__Assigned task__.
Your copy of the data should match it exactly, except that the pictures are gone.

(Exercise material)

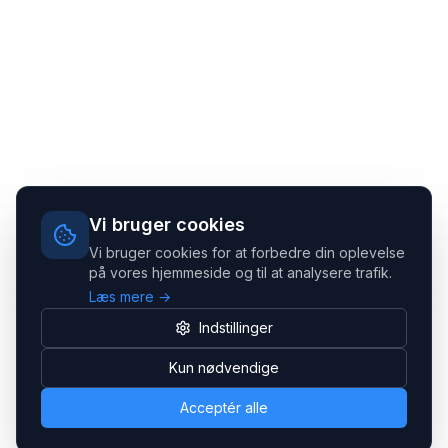
Vi bruger cookies
Vi bruger cookies for at forbedre din oplevelse
på vores hjemmeside og til at analysere trafik.
Læs mere →
Indstillinger
Kun nødvendige
Acceptér alle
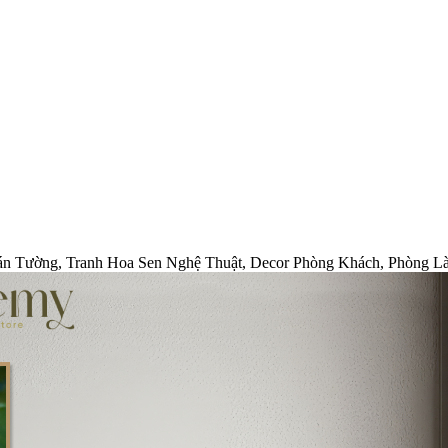
Dán Tường, Tranh Hoa Sen Nghệ Thuật, Decor Phòng Khách, Phòng L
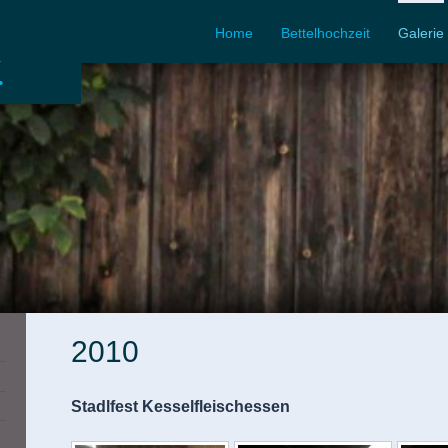
Home
Bettelhochzeit
Galerie
.
2010
Stadlfest Kesselfleischessen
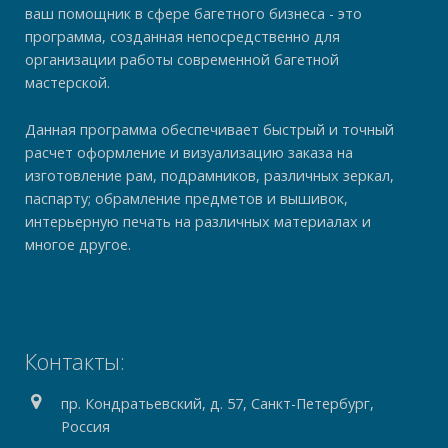
ваш помощник в сфере багетного бизнеса - это
программа, созданная непосредственно для
организации работы современной багетной
мастерской.
Данная программа обеспечивает быстрый и точный
расчет оформление и визуализацию заказа на
изготовление рам, подрамников, различных зеркал,
паспарту; обрамление предметов и вышивок,
интерьерную печать на различных материалах и
многое другое.
Контакты:
пр. Кондратьевский, д. 57, Санкт-Петербург,
Россия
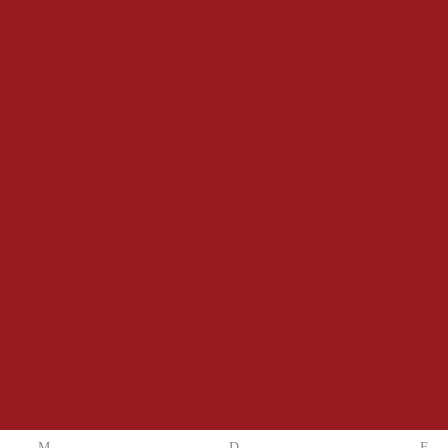
der IHK zu Schwerin!
ar
in unterstützt Aufruf von „WIR. Erfolg braucht Vielfalt“
g-Holstein-Haus am 26. September
M
D
F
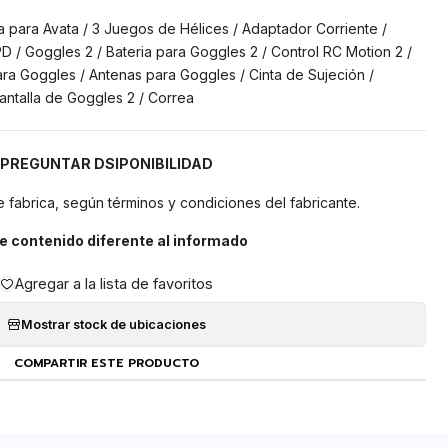
ría para Avata / 3 Juegos de Hélices / Adaptador Corriente /
PD / Goggles 2 / Bateria para Goggles 2 / Control RC Motion 2 /
a Goggles / Antenas para Goggles / Cinta de Sujeción /
antalla de Goggles 2 / Correa
PREGUNTAR DSIPONIBILIDAD
 fabrica, según términos y condiciones del fabricante.
e contenido diferente al informado
Agregar a la lista de favoritos
Mostrar stock de ubicaciones
COMPARTIR ESTE PRODUCTO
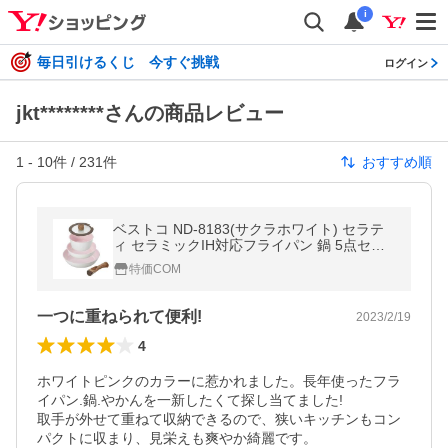
i
毎日引けるくじ 今すぐ挑戦
ログイン
jkt********さんの商品レビュー
1
-
10
件 /
231
件
おすすめ順
ベストコ ND-8183(サクラホワイト) セラテ
ィ セラミックIH対応フライパン 鍋 5点セッ
ト
特価COM
一つに重ねられて便利!
2023/2/19
4
ホワイトピンクのカラーに惹かれました。長年使ったフラ
イパン.鍋.やかんを一新したくて探し当てました!

取手が外せて重ねて収納できるので、狭いキッチンもコン
パクトに収まり、見栄えも爽やか綺麗です。
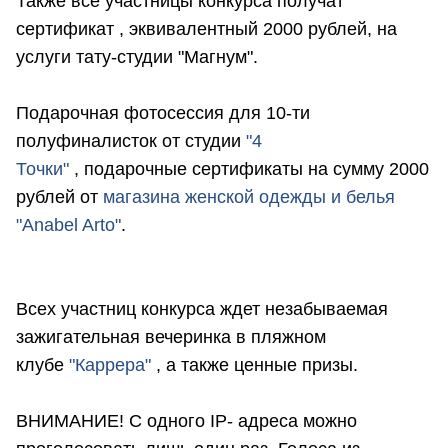
Также все участницы конкурса получат
сертификат , эквивалентный 2000 рублей, на
услуги тату-студии "Магнум".
Подарочная фотосессия для 10-ти
полуфиналисток от студии
"4
Точки"
, подарочные сертификаты на сумму 2000
рублей от
магазина женской одежды и белья
"Anabel Arto"
.
Всех участниц конкурса ждет незабываемая
зажигательная вечеринка в пляжном
клубе
"Каррера"
, а также ценные призы.
ВНИМАНИЕ! С одного IP- адреса можно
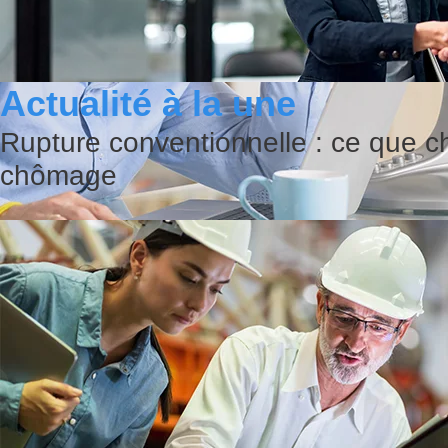
Actualité à la une
Rupture conventionnelle : ce que c
chômage
Comment agir en cas de canicule a
Quelles sont les obligations de l’employeur en cas de fortes chaleurs ? Le dé
travailleurs contre les risques li...
Lire cette actualité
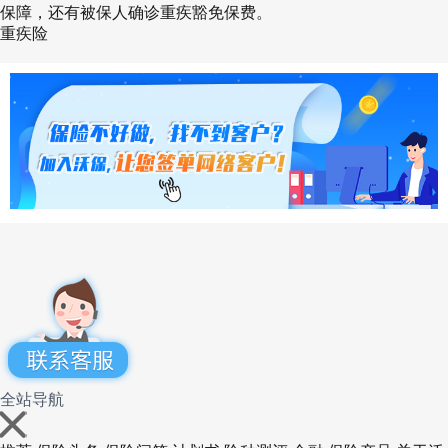
保障，还有被保人确诊重疾豁免保费。
重疾险
在覆盖病种上，两款产品15种高发疾病都在保障
内;在赔付力度上，两款产品都是对其中7种疾病
赔2赔;在赔付年龄上，“健康福”限定在18岁前，
妈咪保贝新生版不限年龄。
整体来看，妈咪保贝新生版的少儿特疾保障是更
好的，胜在赔付不限年龄，获赔概率更高。
(3)少儿罕见病可以赔3倍保额且赔付不限年龄
全站导航
针对5种少儿罕见病，妈咪保贝新生版做出了3倍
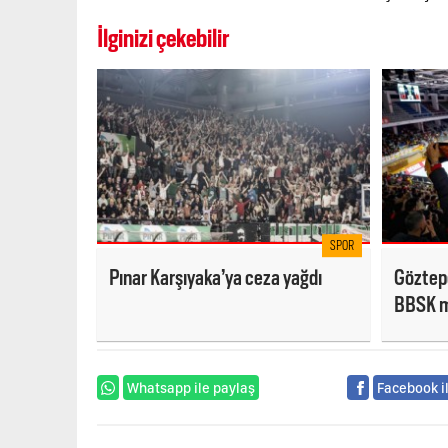
İlginizi çekebilir
SPOR
Pınar Karşıyaka’ya ceza yağdı
Göztepe
BBSK ma
Whatsapp ile paylaş
Facebook i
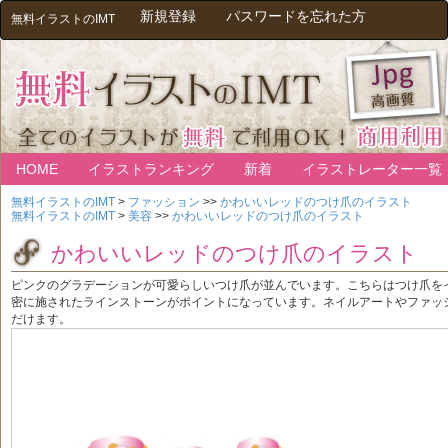
新規登録
パスワードを忘れた方
無料イラストのIMT
HOME
イラストランキング
新着
イラストレーター一覧
無料イラストのIMT
>
ファッション
>>
かわいいレッドのつけ爪のイラスト
無料イラストのIMT
>
美容
>>
かわいいレッドのつけ爪のイラスト
かわいいレッドのつけ爪のイラスト
ピンクのグラデーションが可愛らしいつけ爪が並んでいます。こちらはつけ爪を
密に施されたラインストーンがポイントになっています。ネイルアートやファッ
だけます。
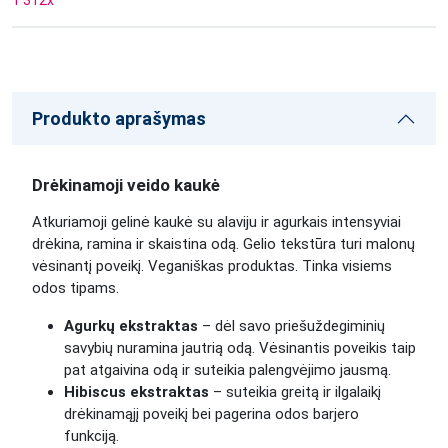
1 312
x
Produkto aprašymas
Drėkinamoji veido kaukė
Atkuriamoji gelinė kaukė su alaviju ir agurkais intensyviai
drėkina, ramina ir skaistina odą. Gelio tekstūra turi malonų
vėsinantį poveikį. Veganiškas produktas. Tinka visiems
odos tipams.
Agurkų ekstraktas
– dėl savo priešuždegiminių
savybių nuramina jautrią odą. Vėsinantis poveikis taip
pat atgaivina odą ir suteikia palengvėjimo jausmą.
Hibiscus ekstraktas
– suteikia greitą ir ilgalaikį
drėkinamąjį poveikį bei pagerina odos barjero
funkciją.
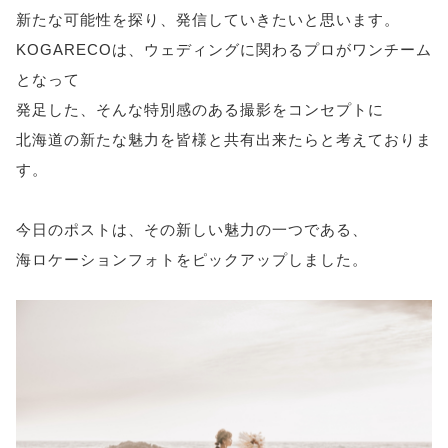
新たな可能性を探り、発信していきたいと思います。
KOGARECOは、ウェディングに関わるプロがワンチーム
となって
発足した、そんな特別感のある撮影をコンセプトに
北海道の新たな魅力を皆様と共有出来たらと考えておりま
す。
今日のポストは、その新しい魅力の一つである、
海ロケーションフォトをピックアップしました。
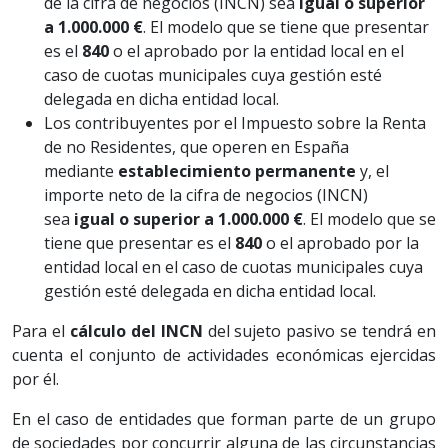
de la cifra de negocios (INCN) sea
igual o superior
a 1.000.000 €
. El modelo que se tiene que presentar
es el
840
o el aprobado por la entidad local en el
caso de cuotas municipales cuya gestión esté
delegada en dicha entidad local.
Los contribuyentes por el Impuesto sobre la Renta
de no Residentes, que operen en España
mediante
establecimiento permanente
y, el
importe neto de la cifra de negocios (INCN)
sea
igual o superior a 1.000.000 €
. El modelo que se
tiene que presentar es el
840
o el aprobado por la
entidad local en el caso de cuotas municipales cuya
gestión esté delegada en dicha entidad local.
Para el
cálculo del INCN
del sujeto pasivo se tendrá en
cuenta el conjunto de actividades económicas ejercidas
por él.
En el caso de entidades que forman parte de un grupo
de sociedades por concurrir alguna de las circunstancias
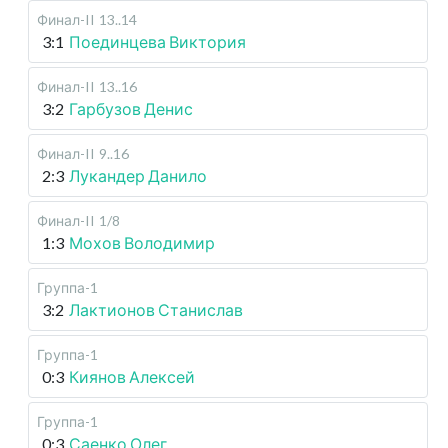
Финал-II
13..14
3:1
Поединцева Виктория
Финал-II
13..16
3:2
Гарбузов Денис
Финал-II
9..16
2:3
Лукандер Данило
Финал-II
1/8
1:3
Мохов Володимир
Группа-1
3:2
Лактионов Станислав
Группа-1
0:3
Киянов Алексей
Группа-1
0:3
Саенко Олег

(End Exercise material)

__Exercise solution__.
Vi bruger cookies
Vi bruger cookies for at forbedre din oplevelse
på vores hjemmeside og til at analysere trafik.
Læs mere →
Indstillinger
Kun nødvendige
Acceptér alle
Dán Tường, Tranh Hoa Sen Nghệ Thuật, Decor Phòng Khách, Phòng L
Home
Bettelhochzeit
Galerie
.
2010
Stadlfest Kesselfleischessen
ваш помощник в сфере багетного бизнеса - это
программа, созданная непосредственно для
организации работы современной багетной
мастерской.
Данная программа обеспечивает быстрый и точный
расчет оформление и визуализацию заказа на
изготовление рам, подрамников, различных зеркал,
паспарту; обрамление предметов и вышивок,
интерьерную печать на различных материалах и
многое другое.
Контакты:
пр. Кондратьевский, д. 57, Санкт-Петербург,
Россия
der IHK zu Schwerin!
ar
in unterstützt Aufruf von „WIR. Erfolg braucht Vielfalt“
g-Holstein-Haus am 26. September
M
D
F
ría para Avata / 3 Juegos de Hélices / Adaptador Corriente /
PD / Goggles 2 / Bateria para Goggles 2 / Control RC Motion 2 /
a Goggles / Antenas para Goggles / Cinta de Sujeción /
antalla de Goggles 2 / Correa
PREGUNTAR DSIPONIBILIDAD
 fabrica, según términos y condiciones del fabricante.
e contenido diferente al informado
Agregar a la lista de favoritos
Mostrar stock de ubicaciones
COMPARTIR ESTE PRODUCTO
i
毎日引けるくじ 今すぐ挑戦
ログイン
jkt********さんの商品レビュー
1
-
10
件 /
231
件
おすすめ順
ベストコ ND-8183(サクラホワイト) セラテ
ィ セラミックIH対応フライパン 鍋 5点セッ
ト
特価COM
一つに重ねられて便利!
2023/2/19
4
ホワイトピンクのカラーに惹かれました。長年使ったフラ
イパン.鍋.やかんを一新したくて探し当てました!

取手が外せて重ねて収納できるので、狭いキッチンもコン
パクトに収まり、見栄えも爽やか綺麗です。
Также все участницы конкурса получат
сертификат , эквивалентный 2000 рублей, на
услуги тату-студии "Магнум".
Подарочная фотосессия для 10-ти
полуфиналисток от студии
"4
Точки"
, подарочные сертификаты на сумму 2000
рублей от
магазина женской одежды и белья
"Anabel Arto"
.
Всех участниц конкурса ждет незабываемая
зажигательная вечеринка в пляжном
клубе
"Каррера"
, а также ценные призы.
ВНИМАНИЕ! С одного IP- адреса можно
Actualité à la une
Rupture conventionnelle : ce que c
chômage
Comment agir en cas de canicule a
Quelles sont les obligations de l’employeur en cas de fortes chaleurs ? Le dé
travailleurs contre les risques li...
Lire cette actualité
保障，还有被保人确诊重疾豁免保费。
重疾险
在覆盖病种上，两款产品15种高发疾病都在保障
内;在赔付力度上，两款产品都是对其中7种疾病
赔2赔;在赔付年龄上，“健康福”限定在18岁前，
妈咪保贝新生版不限年龄。
整体来看，妈咪保贝新生版的少儿特疾保障是更
好的，胜在赔付不限年龄，获赔概率更高。
(3)少儿罕见病可以赔3倍保额且赔付不限年龄
全站导航
针对5种少儿罕见病，妈咪保贝新生版做出了3倍
İlginizi çekebilir
SPOR
Pınar Karşıyaka’ya ceza yağdı
Göztepe
BBSK ma
Whatsapp ile paylaş
Facebook i
新規登録
パスワードを忘れた方
無料イラストのIMT
HOME
イラストランキング
新着
イラストレーター一覧
無料イラストのIMT
>
ファッション
>>
かわいいレッドのつけ爪のイラスト
無料イラストのIMT
>
美容
>>
かわいいレッドのつけ爪のイラスト
かわいいレッドのつけ爪のイラスト
ピンクのグラデーションが可愛らしいつけ爪が並んでいます。こちらはつけ爪を
密に施されたラインストーンがポイントになっています。ネイルアートやファッ
だけます。
1 312
x
Produkto aprašymas
Drėkinamoji veido kaukė
Atkuriamoji gelinė kaukė su alaviju ir agurkais intensyviai
drėkina, ramina ir skaistina odą. Gelio tekstūra turi malonų
vėsinantį poveikį. Veganiškas produktas. Tinka visiems
odos tipams.
Agurkų ekstraktas
– dėl savo priešuždegiminių
savybių nuramina jautrią odą. Vėsinantis poveikis taip
pat atgaivina odą ir suteikia palengvėjimo jausmą.
Hibiscus ekstraktas
– suteikia greitą ir ilgalaikį
drėkinamąjį poveikį bei pagerina odos barjero
funkciją.
新たな可能性を探り、発信していきたいと思います。
KOGARECOは、ウェディングに関わるプロがワンチーム
となって
発足した、そんな特別感のある撮影をコンセプトに
北海道の新たな魅力を皆様と共有出来たらと考えておりま
す。
今日のポストは、その新しい魅力の一つである、
海ロケーションフォトをピックアップしました。
de la cifra de negocios (INCN) sea
igual o superior
a 1.000.000 €
. El modelo que se tiene que presentar
es el
840
o el aprobado por la entidad local en el
caso de cuotas municipales cuya gestión esté
delegada en dicha entidad local.
Los contribuyentes por el Impuesto sobre la Renta
de no Residentes, que operen en España
mediante
establecimiento permanente
y, el
importe neto de la cifra de negocios (INCN)
sea
igual o superior a 1.000.000 €
. El modelo que se
tiene que presentar es el
840
o el aprobado por la
entidad local en el caso de cuotas municipales cuya
gestión esté delegada en dicha entidad local.
Para el
cálculo del INCN
del sujeto pasivo se tendrá en
cuenta el conjunto de actividades económicas ejercidas
por él.
En el caso de entidades que forman parte de un grupo
de sociedades por concurrir alguna de las circunstancias
Финал-II
13..14
3:1
Поединцева Виктория
Финал-II
13..16
3:2
Гарбузов Денис
Финал-II
9..16
2:3
Лукандер Данило
Финал-II
1/8
1:3
Мохов Володимир
Группа-1
3:2
Лактионов Станислав
Группа-1
0:3
Киянов Алексей
Группа-1
0:3
Саенко Олег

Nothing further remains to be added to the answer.